=== Section Start ===

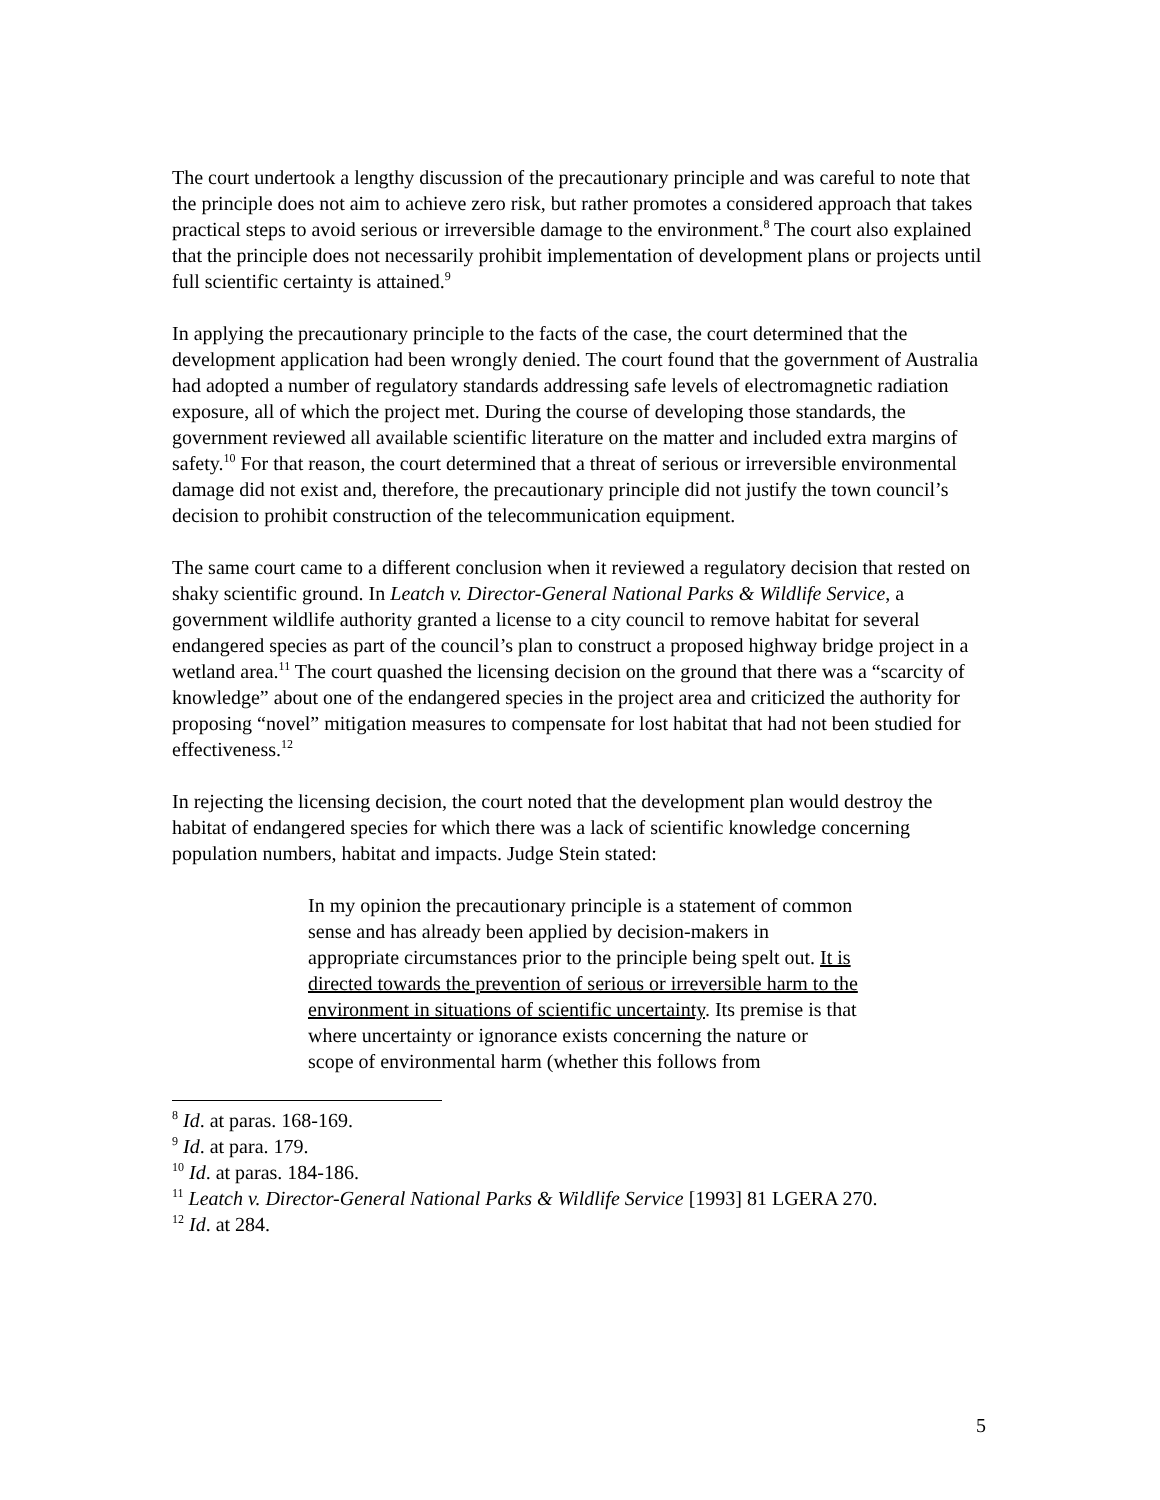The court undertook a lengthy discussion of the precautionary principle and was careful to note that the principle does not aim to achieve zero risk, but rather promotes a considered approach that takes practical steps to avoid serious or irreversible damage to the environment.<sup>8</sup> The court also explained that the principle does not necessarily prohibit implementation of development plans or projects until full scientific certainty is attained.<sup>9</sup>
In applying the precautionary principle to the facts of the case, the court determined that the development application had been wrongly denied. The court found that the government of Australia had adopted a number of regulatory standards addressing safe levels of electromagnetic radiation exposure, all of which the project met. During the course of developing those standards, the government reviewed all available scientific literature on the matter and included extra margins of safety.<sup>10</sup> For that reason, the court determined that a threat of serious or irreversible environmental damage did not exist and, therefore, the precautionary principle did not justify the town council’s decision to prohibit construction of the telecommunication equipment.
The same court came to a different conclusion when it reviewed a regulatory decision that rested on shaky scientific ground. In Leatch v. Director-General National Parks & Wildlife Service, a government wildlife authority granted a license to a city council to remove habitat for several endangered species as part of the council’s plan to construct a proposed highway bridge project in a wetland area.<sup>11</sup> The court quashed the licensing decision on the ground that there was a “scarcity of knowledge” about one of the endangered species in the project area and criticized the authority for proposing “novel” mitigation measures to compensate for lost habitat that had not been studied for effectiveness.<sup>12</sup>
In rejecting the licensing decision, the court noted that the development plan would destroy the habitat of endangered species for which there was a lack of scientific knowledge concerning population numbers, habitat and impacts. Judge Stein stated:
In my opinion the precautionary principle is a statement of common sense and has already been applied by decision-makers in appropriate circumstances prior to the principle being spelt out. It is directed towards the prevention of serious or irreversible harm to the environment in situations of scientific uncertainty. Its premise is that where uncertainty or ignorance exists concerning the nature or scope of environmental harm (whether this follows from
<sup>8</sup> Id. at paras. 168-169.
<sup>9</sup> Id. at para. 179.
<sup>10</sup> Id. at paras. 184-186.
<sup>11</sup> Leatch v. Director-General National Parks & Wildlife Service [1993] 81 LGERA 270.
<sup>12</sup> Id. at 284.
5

=== Section End ===
=== Section Start ===

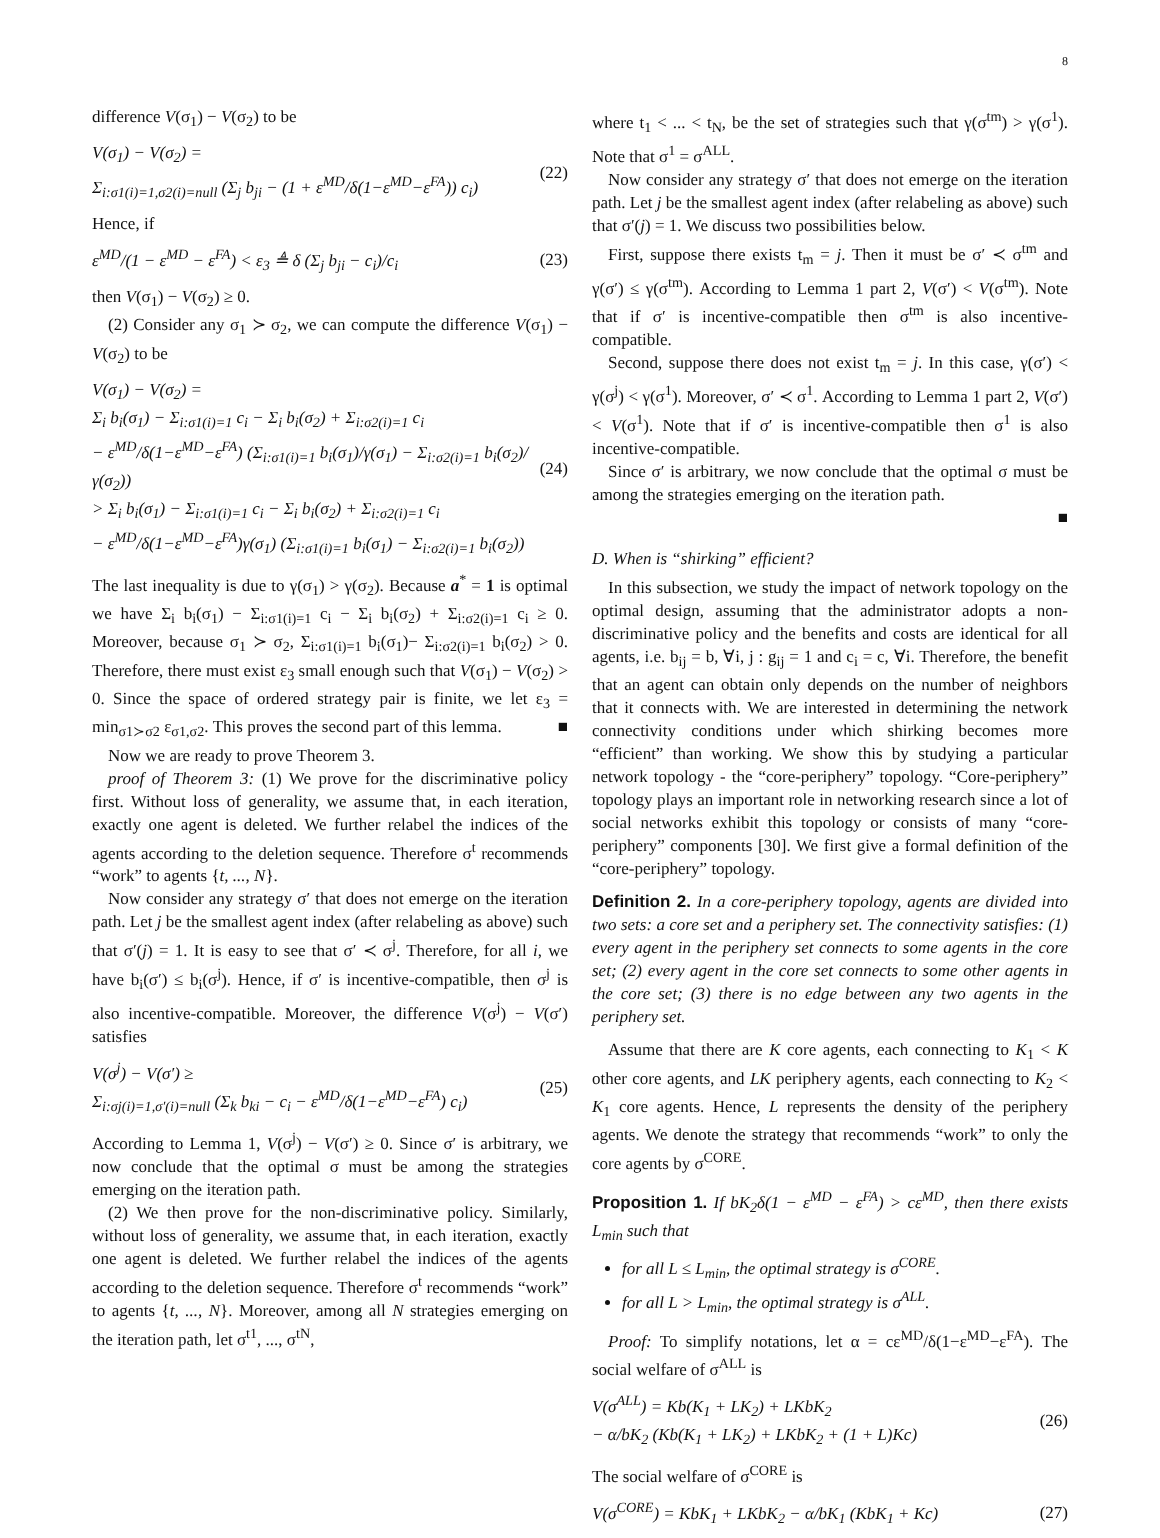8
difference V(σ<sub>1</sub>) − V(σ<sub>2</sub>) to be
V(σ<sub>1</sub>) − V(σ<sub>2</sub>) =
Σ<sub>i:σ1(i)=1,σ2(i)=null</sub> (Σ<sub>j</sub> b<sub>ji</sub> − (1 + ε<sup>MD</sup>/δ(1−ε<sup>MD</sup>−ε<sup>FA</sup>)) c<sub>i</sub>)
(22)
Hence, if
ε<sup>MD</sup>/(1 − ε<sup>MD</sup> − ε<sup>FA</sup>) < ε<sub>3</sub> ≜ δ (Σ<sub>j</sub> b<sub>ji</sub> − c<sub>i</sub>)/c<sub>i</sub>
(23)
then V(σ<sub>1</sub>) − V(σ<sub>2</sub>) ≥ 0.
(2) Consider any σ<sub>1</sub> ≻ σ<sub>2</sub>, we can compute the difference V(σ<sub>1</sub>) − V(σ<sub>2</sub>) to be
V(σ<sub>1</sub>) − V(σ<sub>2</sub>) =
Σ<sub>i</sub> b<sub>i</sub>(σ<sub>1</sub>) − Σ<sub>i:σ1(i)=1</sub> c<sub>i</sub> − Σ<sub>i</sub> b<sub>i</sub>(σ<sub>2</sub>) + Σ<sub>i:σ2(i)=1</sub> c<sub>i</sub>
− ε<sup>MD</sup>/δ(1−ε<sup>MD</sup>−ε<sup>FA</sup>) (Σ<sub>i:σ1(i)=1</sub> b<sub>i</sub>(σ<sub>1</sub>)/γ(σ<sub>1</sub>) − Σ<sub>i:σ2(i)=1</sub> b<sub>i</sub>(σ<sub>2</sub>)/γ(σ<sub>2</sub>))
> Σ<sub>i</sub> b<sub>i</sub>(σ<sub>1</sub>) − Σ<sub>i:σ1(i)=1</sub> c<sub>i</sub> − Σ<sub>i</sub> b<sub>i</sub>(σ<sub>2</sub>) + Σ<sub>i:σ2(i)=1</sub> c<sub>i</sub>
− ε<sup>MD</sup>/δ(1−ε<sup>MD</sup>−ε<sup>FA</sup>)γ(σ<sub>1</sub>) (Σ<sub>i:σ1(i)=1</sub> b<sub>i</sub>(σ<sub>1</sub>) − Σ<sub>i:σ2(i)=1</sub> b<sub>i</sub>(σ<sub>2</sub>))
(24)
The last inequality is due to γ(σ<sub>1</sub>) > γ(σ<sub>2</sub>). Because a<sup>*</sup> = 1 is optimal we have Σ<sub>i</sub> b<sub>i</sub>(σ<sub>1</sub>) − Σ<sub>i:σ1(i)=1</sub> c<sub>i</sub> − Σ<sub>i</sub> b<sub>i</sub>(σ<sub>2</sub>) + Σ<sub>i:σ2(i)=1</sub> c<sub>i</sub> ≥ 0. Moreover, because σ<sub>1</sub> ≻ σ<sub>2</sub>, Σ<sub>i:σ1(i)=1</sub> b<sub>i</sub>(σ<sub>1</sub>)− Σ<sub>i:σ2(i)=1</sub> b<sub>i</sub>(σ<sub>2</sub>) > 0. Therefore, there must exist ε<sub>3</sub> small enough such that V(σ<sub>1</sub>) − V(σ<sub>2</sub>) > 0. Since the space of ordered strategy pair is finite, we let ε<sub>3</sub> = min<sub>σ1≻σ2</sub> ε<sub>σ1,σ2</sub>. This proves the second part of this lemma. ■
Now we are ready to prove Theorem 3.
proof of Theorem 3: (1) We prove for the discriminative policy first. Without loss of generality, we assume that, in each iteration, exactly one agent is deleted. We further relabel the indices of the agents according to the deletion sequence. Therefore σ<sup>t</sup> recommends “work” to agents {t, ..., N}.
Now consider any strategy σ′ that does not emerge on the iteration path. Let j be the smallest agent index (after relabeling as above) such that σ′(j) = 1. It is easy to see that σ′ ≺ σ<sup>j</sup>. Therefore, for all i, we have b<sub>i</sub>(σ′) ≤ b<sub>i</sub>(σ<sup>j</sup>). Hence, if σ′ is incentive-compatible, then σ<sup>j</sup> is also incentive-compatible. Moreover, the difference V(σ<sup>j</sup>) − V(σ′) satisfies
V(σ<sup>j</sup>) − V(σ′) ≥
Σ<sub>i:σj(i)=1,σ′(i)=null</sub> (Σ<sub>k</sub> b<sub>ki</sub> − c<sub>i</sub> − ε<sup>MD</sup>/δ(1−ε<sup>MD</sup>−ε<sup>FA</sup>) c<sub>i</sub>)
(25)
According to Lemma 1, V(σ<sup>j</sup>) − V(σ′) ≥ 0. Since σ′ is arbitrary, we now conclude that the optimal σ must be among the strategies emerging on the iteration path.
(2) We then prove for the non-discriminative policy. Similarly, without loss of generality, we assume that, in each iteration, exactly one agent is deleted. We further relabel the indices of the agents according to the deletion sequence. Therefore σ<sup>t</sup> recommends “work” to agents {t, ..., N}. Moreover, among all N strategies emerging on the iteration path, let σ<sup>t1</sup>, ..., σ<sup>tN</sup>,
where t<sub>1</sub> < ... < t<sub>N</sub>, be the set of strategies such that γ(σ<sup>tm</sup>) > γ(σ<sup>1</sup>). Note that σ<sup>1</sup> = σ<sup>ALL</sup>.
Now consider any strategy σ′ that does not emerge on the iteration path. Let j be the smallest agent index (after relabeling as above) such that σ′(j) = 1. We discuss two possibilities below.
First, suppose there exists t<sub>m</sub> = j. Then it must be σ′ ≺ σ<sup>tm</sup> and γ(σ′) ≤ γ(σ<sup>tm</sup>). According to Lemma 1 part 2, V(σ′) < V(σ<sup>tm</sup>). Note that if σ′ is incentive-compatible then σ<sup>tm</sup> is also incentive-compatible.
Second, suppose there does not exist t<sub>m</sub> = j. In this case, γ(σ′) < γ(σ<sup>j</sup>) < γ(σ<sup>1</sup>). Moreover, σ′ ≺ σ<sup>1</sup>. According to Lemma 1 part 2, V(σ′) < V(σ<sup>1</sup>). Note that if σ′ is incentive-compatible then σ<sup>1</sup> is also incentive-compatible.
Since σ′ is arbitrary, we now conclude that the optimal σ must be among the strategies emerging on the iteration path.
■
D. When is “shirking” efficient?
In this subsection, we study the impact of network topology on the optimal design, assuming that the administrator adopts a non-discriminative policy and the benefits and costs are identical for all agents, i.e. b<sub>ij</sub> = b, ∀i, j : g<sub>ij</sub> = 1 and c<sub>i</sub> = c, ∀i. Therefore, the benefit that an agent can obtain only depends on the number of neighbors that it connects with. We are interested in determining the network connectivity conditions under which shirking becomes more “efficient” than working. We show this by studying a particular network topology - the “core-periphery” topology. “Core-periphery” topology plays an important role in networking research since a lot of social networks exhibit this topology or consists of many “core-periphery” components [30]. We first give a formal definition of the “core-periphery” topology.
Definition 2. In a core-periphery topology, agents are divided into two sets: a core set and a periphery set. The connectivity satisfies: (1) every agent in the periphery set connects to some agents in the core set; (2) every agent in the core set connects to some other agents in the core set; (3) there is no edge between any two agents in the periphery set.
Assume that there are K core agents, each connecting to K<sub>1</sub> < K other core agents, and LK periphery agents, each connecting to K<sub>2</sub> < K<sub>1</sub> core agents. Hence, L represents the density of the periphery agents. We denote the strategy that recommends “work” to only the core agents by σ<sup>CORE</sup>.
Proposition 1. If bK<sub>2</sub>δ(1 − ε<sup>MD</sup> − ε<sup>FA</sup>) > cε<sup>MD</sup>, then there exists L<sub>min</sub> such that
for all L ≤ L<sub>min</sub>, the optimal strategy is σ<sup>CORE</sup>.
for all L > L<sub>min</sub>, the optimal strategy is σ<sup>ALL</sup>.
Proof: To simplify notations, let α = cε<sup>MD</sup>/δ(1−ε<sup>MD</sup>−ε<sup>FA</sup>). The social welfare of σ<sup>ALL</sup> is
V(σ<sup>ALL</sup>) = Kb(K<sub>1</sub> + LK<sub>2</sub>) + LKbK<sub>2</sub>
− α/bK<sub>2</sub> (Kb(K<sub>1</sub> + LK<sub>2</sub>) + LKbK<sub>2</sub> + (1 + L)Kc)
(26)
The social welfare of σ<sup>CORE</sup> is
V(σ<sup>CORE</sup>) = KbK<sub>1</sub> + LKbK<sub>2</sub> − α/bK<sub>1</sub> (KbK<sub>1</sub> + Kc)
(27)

=== Section End ===

Reproduce every line of the material above that has the string "welfare".

WRITTEN REPLY ::
Proof: To simplify notations, let α = cε<sup>MD</sup>/δ(1−ε<sup>MD</sup>−ε<sup>FA</sup>). The social welfare of σ<sup>ALL</sup> is
The social welfare of σ<sup>CORE</sup> is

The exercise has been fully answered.